By Margaret Lucke
A friend recently posed this question about a popular novel that was the basis of a popular film: I want to read the book and I want to see the movie. Which should I do first?
At one time I would have recommended seeing the film first. After reading the book, the movie would be bound to disappoint. There's no way a film can replicate the scope and nuance of a novel. The film leaves out what you thought were the best parts and the actors playing the roles don't look anything like the way you've pictured the characters. Tom Cruise as six-foot-five, two-hundred-fifty-pound Jack Reacher? Get serious.
But seeing the film first rarely spoils the book. Sure, you might know the ending and the bones of the plot going in, but the story unfolds on the page in a richer, more multidimensional way than it does on the screen.
Lately, though, I've become less sure about that. I love books and I love movies, and I've come to think it's not really fair to compare them. All they really have in common is that they are ways to tell a story. Beyond that, they're apples and oranges. Their techniques for presenting plot, characters, and settings are dissimilar in many ways, so that even when a movie is based on a novel, the story they're telling may not be quite the same. The factors that make books and films succeed or fail are very different, and each form is best judged, and enjoyed, on its own terms.
In a film based on a book, in addition to what I hope for with any movie -- good writing, good acting, good directing, good film editing -- I look for two things. First, does the movie look right, based on what I've visualized? I grant you that this is a highly subjective standard. Second, does it capture, not so much the specifics of the story, but its spirit?
Gone with the Wind succeeds on both counts. I fell in love with the book when I first read it at age thirteen. I fell in love with the movie when I first saw it many years later. So what if the film left out one of Scarlett O'Hara's husbands, two of her kids, and quite a few subplots? It looks right, it feels right, and it is an enduring classic.
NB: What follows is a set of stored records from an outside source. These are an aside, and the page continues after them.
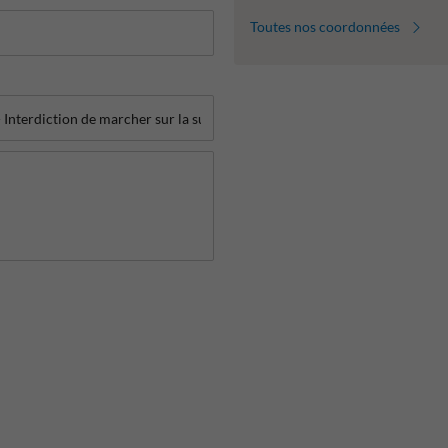
Toutes nos coordonnées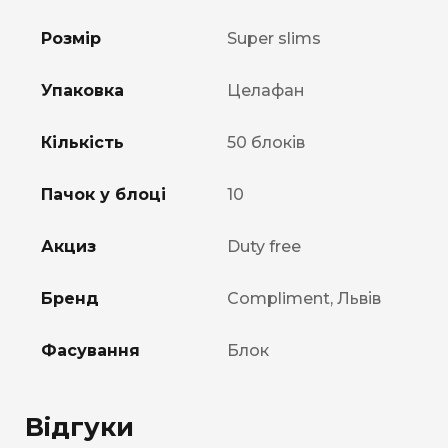
Розмір
Super slims
Упаковка
Целафан
Кількість
50 блоків
Пачок у блоці
10
Акциз
Duty free
Бренд
Compliment, Львів
Фасування
Блок
Відгуки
But it's easy for filmmakers to get a book wrong. Sometimes they do it willfully, as in the case of Burglar, supposedly based on Lawrence Block's novel The Burglar in the Closet. They brought in Whoopi Goldberg to play Block's protagonist Bernie (now Bernice) Rhodenbarr, gave the role of Bernie's sidekick Carolyn (now Carl) to comic Bobcat Goldthwait, and transplanted the whole thing from New York to San Francisco. While the film was enjoyable enough if accompanied by a large tub of popcorn, the look and spirit of the story were completely stripped away. A film can't be truly successful when the changes are so fundamental that they dishonor the book.
I can think of two instances of films that I liked even better than the books they were based on, one years ago and one very recent. In college I saw The Collector, starring Terence Stamp and Samantha Eggar. Taut, suspenseful, and creepy, it's a psychological study of the evolving relationship between a kidnapper and his captive, and it drew me totally into its world. Fascinated by the story, I sought out the John Fowles novel, but found it far less intriguing.
The recent example is Gone Girl, which I saw on screen after reading the book. For me, the spirit of the story was maintained, the look of the film was even more right than my own visualization, and as a bonus the twists and turns seemed clearer. Aspects of the plot and the characters were problematic in both versions, but as I watched the movie I found it easier to suspend my disbelief. Gillian Flynn wrote the novel and the screenplay; both the book and the movie have been wildly popular. Maybe she has a career ahead of her. ;)
Now I'm going to go read a book. Or maybe I'll check out the movie listings.